Eis porque escrever nem sempre é fácil e muitos relutam e se angustiam quando têm que escrever algo literário. Não se trata de um recado a se dar a alguém. Não se trata de uma anotação para se lembrar depois. Não se trata de um papel ou uma tela virtual, caneta ou teclas e de alguém que agencia tudo isto ao escrever. Trata-se de cada um que se descobre no mundo e não quer se ver, não quer que o vejam, mesmo quando aquilo que escreve é apenas uma imaginação ou talvez mesmo porque é imaginação e não se quer dizer o que imagina, pois ainda se refere a si, é uma coisa sua.

Escrever é uma arte ainda mais difícil quando se percebe que não apenas nos descobrimos no mundo a partir dela, mas que também nos deixamos no mundo com ela. Que não apenas nos descobrimos no mundo, mas também que deixamos de ser o que éramos antes ou pensávamos que éramos e deixar a nós mesmos é difícil. Pois é deixar alguém com quem convivemos durante muito tempo e que é preciso que deixemos partir ao escrever à espera de um reencontro. É descobrir que não somos o mesmo no mundo e temos medo do que pode acontecer, pois não queremos sofrer. Não queremos que os outros nos façam sofrer quando nos descobrirem no que escrevemos, às vezes, diariamente. Pois se a vida de muitos é um livro aberto, a vida de um escritor é um diário secreto que ninguém ou apenas algumas pessoas podem ler.
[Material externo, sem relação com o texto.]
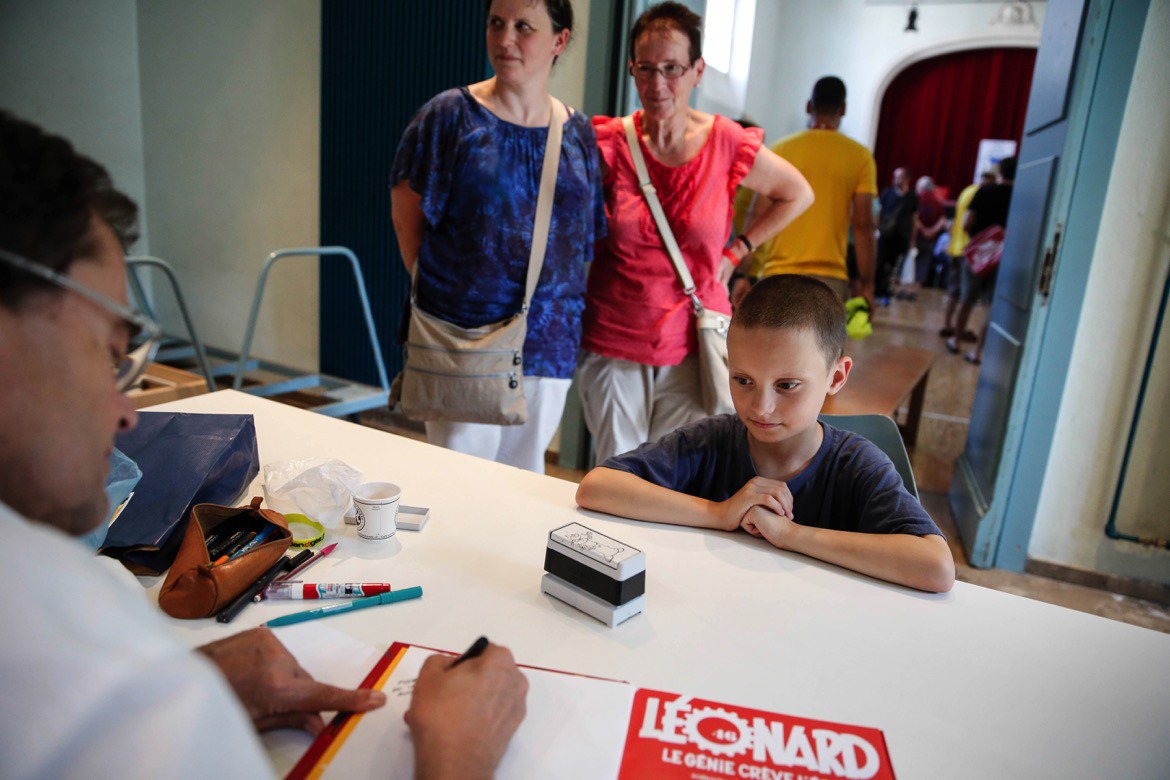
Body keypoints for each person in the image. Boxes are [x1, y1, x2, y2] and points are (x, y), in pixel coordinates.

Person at [0, 110, 528, 778]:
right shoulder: (54, 647)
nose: (126, 415)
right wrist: (459, 755)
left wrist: (186, 681)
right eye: (106, 357)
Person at [575, 275, 955, 594]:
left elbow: (936, 567)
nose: (760, 407)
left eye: (787, 385)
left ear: (836, 376)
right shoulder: (711, 440)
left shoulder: (858, 465)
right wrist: (720, 513)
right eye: (743, 380)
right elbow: (596, 487)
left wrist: (790, 535)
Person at [578, 2, 814, 465]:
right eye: (646, 69)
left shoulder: (726, 142)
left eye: (672, 68)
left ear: (697, 71)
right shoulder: (609, 142)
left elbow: (797, 193)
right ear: (632, 69)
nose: (658, 84)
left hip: (694, 341)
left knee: (676, 472)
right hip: (615, 339)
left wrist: (736, 252)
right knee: (618, 471)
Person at [391, 0, 605, 474]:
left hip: (548, 340)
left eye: (524, 27)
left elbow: (582, 240)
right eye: (496, 24)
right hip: (462, 336)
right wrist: (446, 294)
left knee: (525, 482)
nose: (505, 39)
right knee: (458, 480)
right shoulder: (450, 116)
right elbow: (407, 219)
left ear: (559, 40)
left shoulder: (577, 133)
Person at [738, 76, 877, 306]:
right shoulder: (860, 156)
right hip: (828, 281)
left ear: (808, 106)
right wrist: (867, 285)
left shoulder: (780, 149)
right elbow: (863, 225)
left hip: (777, 276)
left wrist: (743, 273)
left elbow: (758, 215)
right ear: (843, 109)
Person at [946, 156, 1017, 364]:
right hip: (1002, 255)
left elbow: (967, 222)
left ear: (1000, 172)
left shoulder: (984, 191)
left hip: (977, 254)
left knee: (966, 300)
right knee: (990, 305)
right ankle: (978, 352)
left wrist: (977, 240)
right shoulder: (1019, 195)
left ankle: (956, 341)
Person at [939, 170, 995, 341]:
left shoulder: (966, 191)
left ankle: (948, 324)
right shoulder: (981, 194)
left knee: (954, 291)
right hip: (968, 250)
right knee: (967, 296)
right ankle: (959, 331)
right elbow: (968, 223)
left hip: (955, 247)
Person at [874, 167, 917, 304]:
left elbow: (914, 218)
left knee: (894, 267)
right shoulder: (887, 193)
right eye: (895, 176)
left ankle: (887, 290)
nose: (896, 179)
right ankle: (877, 290)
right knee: (880, 263)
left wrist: (912, 238)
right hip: (885, 235)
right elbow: (879, 211)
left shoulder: (912, 197)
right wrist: (876, 228)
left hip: (901, 237)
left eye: (899, 177)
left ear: (907, 179)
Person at [909, 175, 946, 291]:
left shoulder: (916, 199)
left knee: (911, 261)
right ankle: (917, 287)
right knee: (923, 262)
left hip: (916, 236)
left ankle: (906, 287)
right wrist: (932, 231)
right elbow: (943, 220)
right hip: (930, 238)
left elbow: (914, 217)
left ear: (921, 187)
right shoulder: (938, 201)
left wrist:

Neste sentido, descobrir-se no mundo não é se expor nele, mostrar-se presente no mundo ao escrever, artisticamente. A literatura não é um teatro ou um cinema, e talvez nem o teatro e o cinema, como outras artes como a pintura e a fotografia, sejam uma exposição como se pensa, mas artes de escrever com o corpo, com movimentos, com cores, luzes e sombras. Tão pouco a arte de escrever é descrever a descoberta de si no mundo, uma exposição da exposição de si no mundo, escrever sobre como o mundo simplesmente lhe afecta.

Se descobrir-se no mundo, isto é, escrever, não é se expor no mundo é porque o escritor não é alguém que se expõe, mesmo quando parece estar totalmente exposto em seu corpo ou alma, como podemos perceber nos escritores Bill Borgens e seus filhos Samantha e Rusty, do filme Ligados pelo amor. Mais do que reclusos em algum lugar, no caso deles, numa praia, os escritores são reclusos em si mesmos, descobrindo-se aos poucos e apenas brevemente no mundo. O que não quer dizer que estejam sozinhos ou sejam solitários, pois descobrir-se no mundo é descobrir junto com outros e se unir a eles pelo amor, estar presos no amor a eles, como diz literalmente o título do filme em inglês, ainda que aqueles os quais se ama estejam distantes de si, se distanciem de si por algum momento ou eternamente.

O amor que une os escritores do filme, ou todos os escritores, não é o amor familiar, entre membros de uma família simplesmente. É o amor da arte de escrever, de descobrir-se no mundo com quem está perto a todo momento ou distante, do qual se sente falta, de quem se perdeu, muitas vezes si mesmo, perdido no mundo em busca de um lugar para ficar, um lar ainda que o antigo do qual partira antes. Pois, segundo a lei do eterno retorno do amor que rege a arte de escrever e o escritor, escrever é partir e voltar a si num descobrir-se no mundo ligado pelo amor eterno enquanto dure.